**WHAT THE TASK ASKS:** The answer is to be the lines below that lie between the line holding "Akumulátorový rázový uťahovák" and the line holding "phát triển, 70mai", inclusive, transcribed exactly and free of pictures.

[Collected data]

<<<<

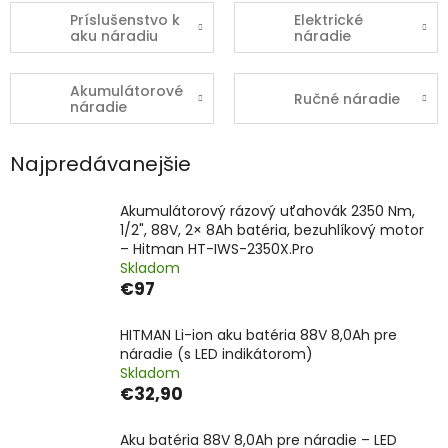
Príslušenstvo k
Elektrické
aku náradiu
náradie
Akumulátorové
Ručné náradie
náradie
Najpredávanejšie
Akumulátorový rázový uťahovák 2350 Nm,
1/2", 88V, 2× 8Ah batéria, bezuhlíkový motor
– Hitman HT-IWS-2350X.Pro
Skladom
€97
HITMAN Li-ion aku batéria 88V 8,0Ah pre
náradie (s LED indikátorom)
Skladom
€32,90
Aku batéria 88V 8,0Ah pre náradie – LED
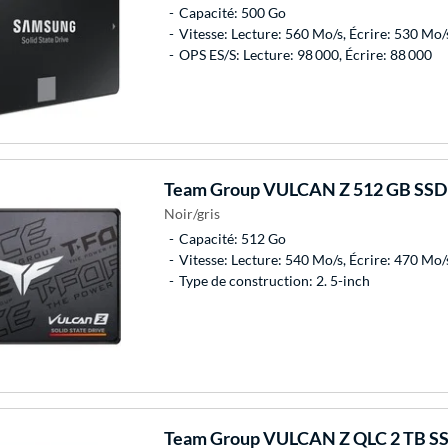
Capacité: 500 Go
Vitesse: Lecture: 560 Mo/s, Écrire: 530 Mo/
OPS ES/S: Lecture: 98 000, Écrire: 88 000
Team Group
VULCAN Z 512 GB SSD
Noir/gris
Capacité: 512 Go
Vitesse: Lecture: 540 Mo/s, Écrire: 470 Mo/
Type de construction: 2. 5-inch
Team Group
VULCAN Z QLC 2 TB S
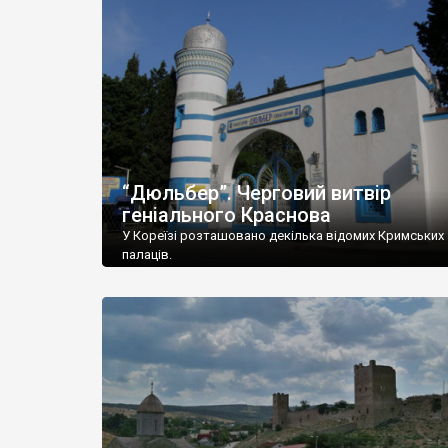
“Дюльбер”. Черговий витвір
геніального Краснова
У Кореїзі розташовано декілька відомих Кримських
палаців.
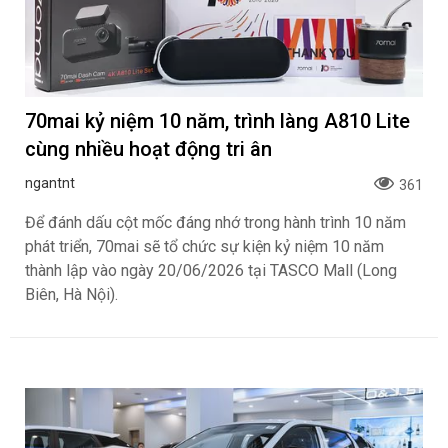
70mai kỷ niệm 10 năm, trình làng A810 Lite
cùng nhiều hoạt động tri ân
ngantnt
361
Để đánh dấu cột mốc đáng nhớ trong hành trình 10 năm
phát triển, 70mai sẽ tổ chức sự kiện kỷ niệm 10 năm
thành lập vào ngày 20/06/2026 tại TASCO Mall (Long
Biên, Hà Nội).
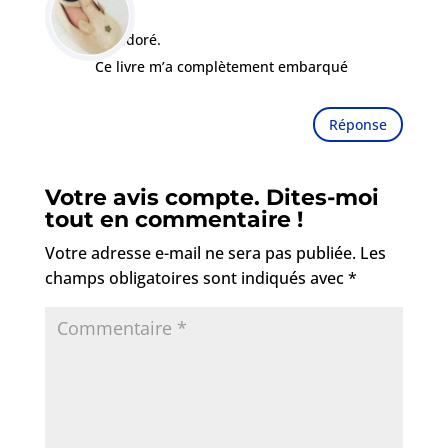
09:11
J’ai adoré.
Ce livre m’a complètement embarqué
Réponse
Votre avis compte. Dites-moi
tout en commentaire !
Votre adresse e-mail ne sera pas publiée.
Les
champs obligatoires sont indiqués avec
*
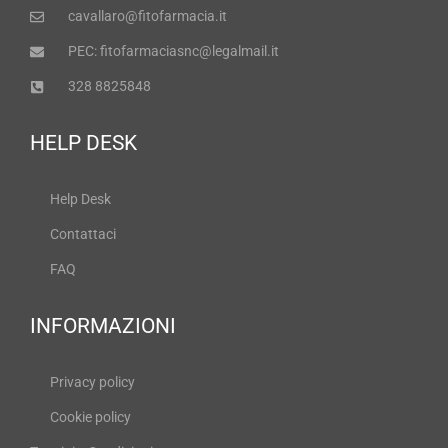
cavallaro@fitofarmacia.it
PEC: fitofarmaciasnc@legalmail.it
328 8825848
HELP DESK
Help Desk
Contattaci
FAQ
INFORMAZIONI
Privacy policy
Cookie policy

>>>>
<<<<

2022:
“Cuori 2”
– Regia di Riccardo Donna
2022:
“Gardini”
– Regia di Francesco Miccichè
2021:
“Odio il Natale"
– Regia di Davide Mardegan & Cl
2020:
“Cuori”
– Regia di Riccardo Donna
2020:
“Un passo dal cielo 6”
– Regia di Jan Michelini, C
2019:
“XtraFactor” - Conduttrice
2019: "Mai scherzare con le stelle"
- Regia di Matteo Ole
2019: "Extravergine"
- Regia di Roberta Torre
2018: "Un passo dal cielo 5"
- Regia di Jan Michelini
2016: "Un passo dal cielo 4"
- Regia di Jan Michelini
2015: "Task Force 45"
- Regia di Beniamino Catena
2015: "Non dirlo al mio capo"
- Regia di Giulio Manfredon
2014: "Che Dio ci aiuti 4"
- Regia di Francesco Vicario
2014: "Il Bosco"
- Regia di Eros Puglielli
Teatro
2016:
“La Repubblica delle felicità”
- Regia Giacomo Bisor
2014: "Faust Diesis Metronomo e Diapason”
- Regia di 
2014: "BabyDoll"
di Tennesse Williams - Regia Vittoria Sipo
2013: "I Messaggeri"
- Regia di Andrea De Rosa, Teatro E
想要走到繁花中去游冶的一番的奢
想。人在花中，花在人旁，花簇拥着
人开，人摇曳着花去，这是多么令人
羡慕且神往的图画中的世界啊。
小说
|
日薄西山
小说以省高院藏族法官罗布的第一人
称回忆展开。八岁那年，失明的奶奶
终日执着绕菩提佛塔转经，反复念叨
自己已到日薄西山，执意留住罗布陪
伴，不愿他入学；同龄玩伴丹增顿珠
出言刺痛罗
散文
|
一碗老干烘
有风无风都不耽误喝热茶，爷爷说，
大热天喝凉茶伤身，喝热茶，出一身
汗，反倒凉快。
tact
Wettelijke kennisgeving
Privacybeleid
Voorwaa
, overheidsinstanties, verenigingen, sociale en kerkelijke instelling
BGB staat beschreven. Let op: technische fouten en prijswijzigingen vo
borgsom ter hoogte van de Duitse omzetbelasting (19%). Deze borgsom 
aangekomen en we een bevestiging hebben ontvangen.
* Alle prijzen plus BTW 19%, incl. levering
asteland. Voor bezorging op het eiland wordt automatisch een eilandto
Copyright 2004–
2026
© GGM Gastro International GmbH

>>>>

**REPLY:**
Akumulátorový rázový uťahovák 2350 Nm,
1/2", 88V, 2× 8Ah batéria, bezuhlíkový motor
– Hitman HT-IWS-2350X.Pro
Skladom
€97
HITMAN Li-ion aku batéria 88V 8,0Ah pre
náradie (s LED indikátorom)
Skladom
€32,90
Aku batéria 88V 8,0Ah pre náradie – LED
Capacité: 500 Go
Vitesse: Lecture: 560 Mo/s, Écrire: 530 Mo/
OPS ES/S: Lecture: 98 000, Écrire: 88 000
Team Group
VULCAN Z 512 GB SSD
Noir/gris
Capacité: 512 Go
Vitesse: Lecture: 540 Mo/s, Écrire: 470 Mo/
Type de construction: 2. 5-inch
Team Group
VULCAN Z QLC 2 TB S
“Дюльбер”. Черговий витвір
геніального Краснова
У Кореїзі розташовано декілька відомих Кримських
палаців.
70mai kỷ niệm 10 năm, trình làng A810 Lite
cùng nhiều hoạt động tri ân
ngantnt
361
Để đánh dấu cột mốc đáng nhớ trong hành trình 10 năm
phát triển, 70mai sẽ tổ chức sự kiện kỷ niệm 10 năm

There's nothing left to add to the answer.